───── 本文
図1Aは、本実施形態の疲労寿命の改善方法によるフロー例におけるピーニング処理前を模式的に示す断面図である。 図1Bは、本実施形態の疲労寿命の改善方法によるフロー例における止まり穴の底面へのピーニング処理後を模式的に示す断面図である。 図1Cは、本実施形態の疲労寿命の改善方法によるフロー例における止まり穴の側面と鋼部材の表面との境界へのピーニング処理後を模式的に示す断面図である。 図2は、ピンの形状例を示す模式図である。 図3は、試験片の形状を模式的に示す正面図である。 図4Aは、比較例1の止まり穴を撮像した写真である。 図4Bは、比較例1における止まり穴の中心からの距離と高さの関係を示すグラフである。 図5Aは、本発明例1の止まり穴を撮像した写真である。 図5Bは、本発明例1における止まり穴の中心からの距離と高さの関係を示すグラフである。 図6Aは、本発明例2の止まり穴を撮像した写真である。 図6Bは、本発明例2における止まり穴の中心からの距離と高さの関係を示すグラフである。 図7は、穴の中心からの距離と残留応力の関係を示す図である。 図8は、疲労寿命を示す図である。 図9Aは、試験片の破断の起点を模式的に示す正面図である。 図9Bは、図9AのIXB−IXB断面図である。
──────────
───── 演習データ
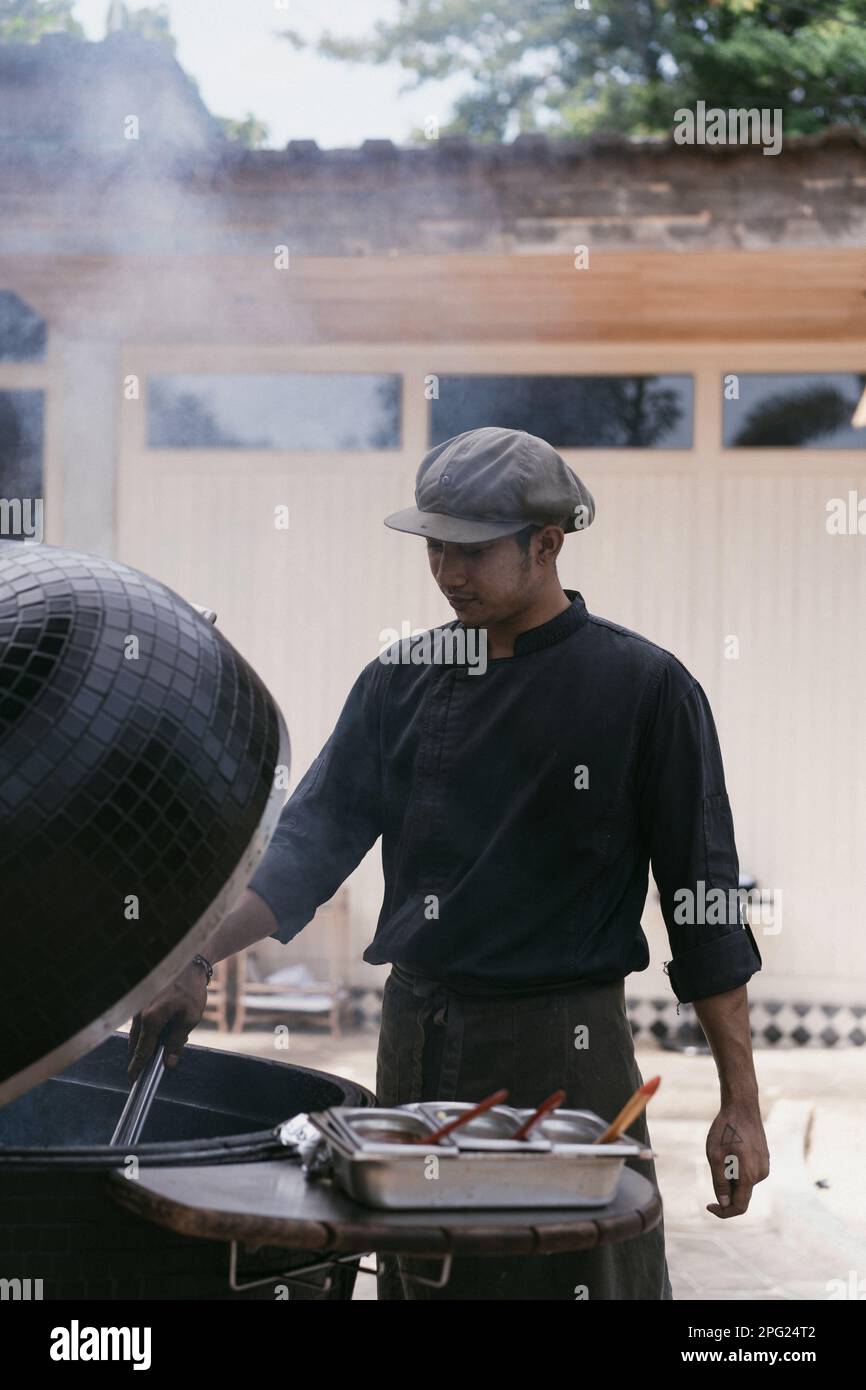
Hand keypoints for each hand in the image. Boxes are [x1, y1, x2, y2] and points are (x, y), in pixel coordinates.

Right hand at [127, 960, 208, 1081]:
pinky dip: (150, 1029)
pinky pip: (141, 1023)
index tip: (133, 1081)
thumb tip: (168, 1062)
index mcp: (151, 1019)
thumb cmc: (191, 990)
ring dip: (150, 1040)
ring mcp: (137, 1007)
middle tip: (164, 1055)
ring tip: (172, 1033)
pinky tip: (168, 1022)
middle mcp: (139, 1014)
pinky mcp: (140, 1002)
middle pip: (138, 1044)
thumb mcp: (190, 1018)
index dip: (138, 1067)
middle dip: (148, 1053)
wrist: (188, 962)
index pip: (142, 1051)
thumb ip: (176, 1041)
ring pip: (139, 1034)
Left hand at [705, 1102, 769, 1217]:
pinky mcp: (764, 1158)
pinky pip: (749, 1172)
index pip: (739, 1207)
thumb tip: (724, 1204)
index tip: (708, 1206)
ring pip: (744, 1182)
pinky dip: (737, 1168)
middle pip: (741, 1194)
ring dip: (731, 1176)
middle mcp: (761, 1174)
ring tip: (723, 1152)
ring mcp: (765, 1166)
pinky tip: (731, 1148)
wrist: (742, 1106)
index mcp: (749, 1176)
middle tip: (713, 1166)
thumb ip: (720, 1182)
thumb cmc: (725, 1129)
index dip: (723, 1212)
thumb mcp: (715, 1156)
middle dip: (725, 1189)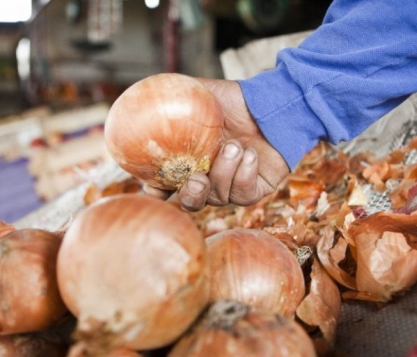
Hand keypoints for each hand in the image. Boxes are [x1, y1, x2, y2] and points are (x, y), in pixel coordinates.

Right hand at [144, 78, 289, 210]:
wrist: (274, 104)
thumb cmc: (236, 100)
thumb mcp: (201, 94)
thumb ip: (173, 98)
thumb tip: (142, 95)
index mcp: (191, 161)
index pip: (167, 185)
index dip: (157, 192)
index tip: (154, 189)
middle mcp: (209, 178)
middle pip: (191, 202)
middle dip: (191, 195)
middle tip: (197, 180)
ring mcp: (231, 187)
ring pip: (218, 197)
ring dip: (225, 171)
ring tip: (235, 147)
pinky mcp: (254, 191)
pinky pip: (243, 195)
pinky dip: (244, 175)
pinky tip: (250, 155)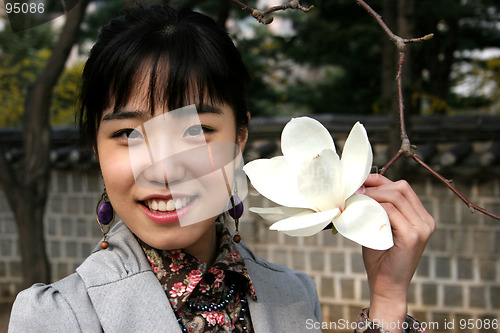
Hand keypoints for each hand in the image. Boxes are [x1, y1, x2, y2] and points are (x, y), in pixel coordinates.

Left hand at [361, 174, 434, 331]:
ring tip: (355, 198)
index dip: (380, 180)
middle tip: (355, 190)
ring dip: (372, 195)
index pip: (402, 187)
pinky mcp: (413, 236)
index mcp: (421, 217)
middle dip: (376, 185)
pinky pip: (392, 212)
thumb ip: (376, 210)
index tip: (360, 181)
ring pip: (396, 197)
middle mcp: (426, 220)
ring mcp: (422, 228)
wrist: (386, 286)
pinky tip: (362, 209)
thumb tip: (358, 190)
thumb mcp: (379, 227)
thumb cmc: (380, 258)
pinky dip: (375, 207)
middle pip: (401, 188)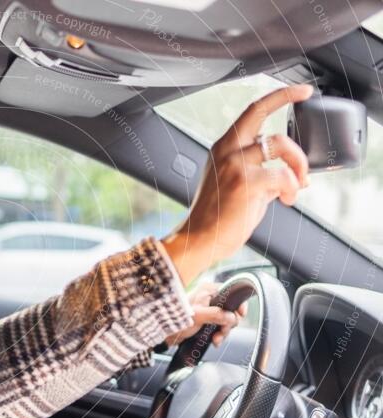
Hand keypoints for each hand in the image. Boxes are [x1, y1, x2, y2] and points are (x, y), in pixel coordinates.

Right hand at [161, 84, 313, 285]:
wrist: (198, 240)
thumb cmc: (216, 218)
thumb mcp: (237, 186)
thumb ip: (260, 172)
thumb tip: (293, 175)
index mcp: (223, 149)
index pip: (250, 112)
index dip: (278, 96)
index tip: (300, 91)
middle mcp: (227, 151)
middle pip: (261, 112)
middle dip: (287, 99)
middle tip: (307, 98)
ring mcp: (235, 165)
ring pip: (281, 145)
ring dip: (298, 165)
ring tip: (297, 185)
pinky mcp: (246, 182)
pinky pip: (284, 176)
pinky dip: (292, 189)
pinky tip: (286, 200)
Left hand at [163, 282, 247, 347]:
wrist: (164, 334)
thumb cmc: (175, 320)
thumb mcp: (198, 316)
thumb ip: (216, 315)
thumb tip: (231, 317)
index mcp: (207, 290)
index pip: (231, 292)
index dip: (237, 304)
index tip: (240, 315)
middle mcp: (209, 297)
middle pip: (230, 309)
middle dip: (228, 324)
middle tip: (221, 332)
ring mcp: (208, 309)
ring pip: (226, 320)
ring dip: (223, 331)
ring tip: (216, 339)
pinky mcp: (206, 319)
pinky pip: (219, 326)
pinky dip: (219, 334)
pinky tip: (214, 340)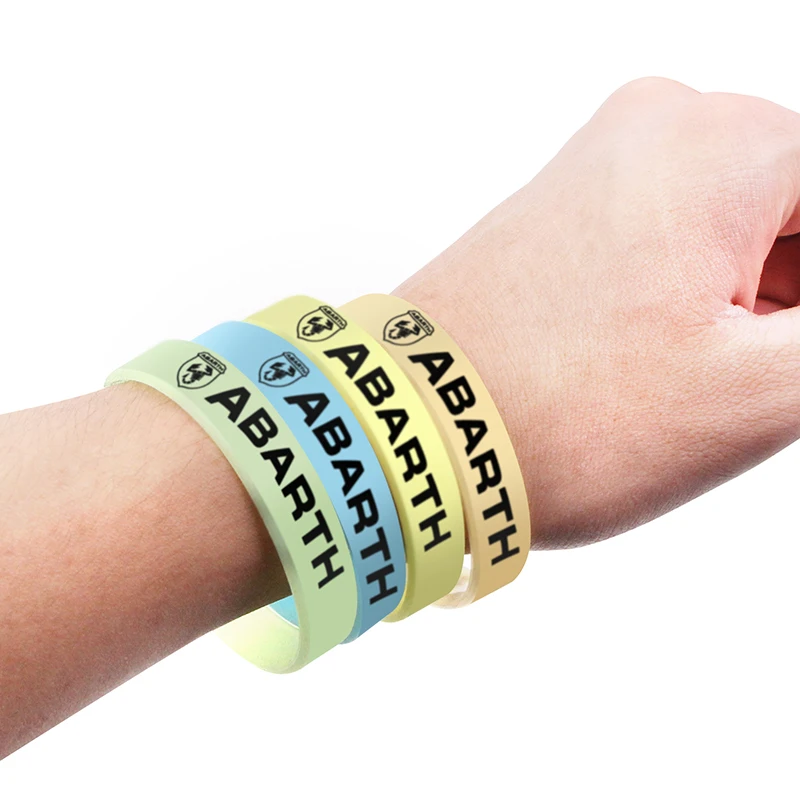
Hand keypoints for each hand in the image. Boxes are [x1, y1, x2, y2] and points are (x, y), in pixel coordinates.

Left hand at [397, 77, 799, 546]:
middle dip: (788, 301)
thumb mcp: (756, 394)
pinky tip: (656, 363)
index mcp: (720, 143)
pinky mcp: (563, 208)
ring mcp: (599, 164)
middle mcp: (655, 128)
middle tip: (742, 382)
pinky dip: (695, 296)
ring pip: (737, 229)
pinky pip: (671, 238)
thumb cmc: (558, 419)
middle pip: (795, 212)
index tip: (769, 362)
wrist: (410, 431)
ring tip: (686, 383)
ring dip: (749, 304)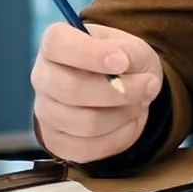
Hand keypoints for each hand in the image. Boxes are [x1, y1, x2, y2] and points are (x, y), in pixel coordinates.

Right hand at [31, 23, 163, 162]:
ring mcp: (45, 112)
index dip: (89, 54)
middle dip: (120, 92)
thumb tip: (120, 64)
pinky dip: (120, 135)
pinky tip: (128, 120)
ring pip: (85, 123)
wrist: (123, 87)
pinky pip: (90, 148)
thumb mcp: (134, 48)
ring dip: (124, 114)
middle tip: (149, 85)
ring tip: (140, 101)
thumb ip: (129, 52)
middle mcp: (43, 77)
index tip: (121, 62)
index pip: (57, 43)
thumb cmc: (123, 61)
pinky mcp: (56, 142)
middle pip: (71, 90)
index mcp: (56, 44)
──────────
本文によると、図2は何の形状例を示す模式図か。 行は使わなくてよい。

ピンの形状例を示す模式図である。